Scientific classification
- Kingdom: Animalia
- Phylum: Chordata
- Class: Reptilia
- Superorder: †Sauropterygia
- Order: †Plesiosauria
- Superfamily: †Plesiosauroidea
- Clade: †Leptocleidia
- Family: †Leptocleididae White, 1940
- Genera: †Brancasaurus; †Hastanectes; †Leptocleidus; †Nichollssaura; †Umoonasaurus; †Vectocleidus;

= Leptocleididae =

Extinct family of reptiles

Leptocleididae is a family of small-sized plesiosaurs that lived during the Early Cretaceous period (early Berriasian to early Albian stage). They had small bodies with small heads and short necks. Leptocleidus and Umoonasaurus had round bodies and triangle-shaped heads.
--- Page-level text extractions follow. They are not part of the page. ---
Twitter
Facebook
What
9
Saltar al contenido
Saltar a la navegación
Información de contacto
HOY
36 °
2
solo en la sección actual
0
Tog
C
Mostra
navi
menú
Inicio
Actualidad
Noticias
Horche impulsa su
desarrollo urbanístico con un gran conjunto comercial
Leptocleidids have been found in what were shallow nearshore, freshwater and brackish habitats. Hilary F. Ketchum and Roger B. J. Benson (2010), transferred Brancasaurus, Kaiwhekea, Nichollssaura and Thililua to this family. However, Ketchum and Benson (2011) reassigned Kaiwhekea and Thililua to their original positions, as an elasmosaurid and a polycotylid, respectively.